[Task prompt] Display every line in the items below that contains the word "lowest".

Data entries

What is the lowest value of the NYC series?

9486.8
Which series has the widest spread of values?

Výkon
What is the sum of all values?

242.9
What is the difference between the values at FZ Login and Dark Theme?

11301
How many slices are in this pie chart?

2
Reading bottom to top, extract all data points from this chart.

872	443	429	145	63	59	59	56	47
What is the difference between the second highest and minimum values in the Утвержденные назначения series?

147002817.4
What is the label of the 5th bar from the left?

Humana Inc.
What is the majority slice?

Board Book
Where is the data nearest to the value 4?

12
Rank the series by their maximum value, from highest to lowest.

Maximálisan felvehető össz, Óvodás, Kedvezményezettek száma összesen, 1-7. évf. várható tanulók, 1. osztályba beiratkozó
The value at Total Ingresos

[Written solution]
What is the lowest value of the NYC series?
Rank the series by their maximum value, from highest to lowest.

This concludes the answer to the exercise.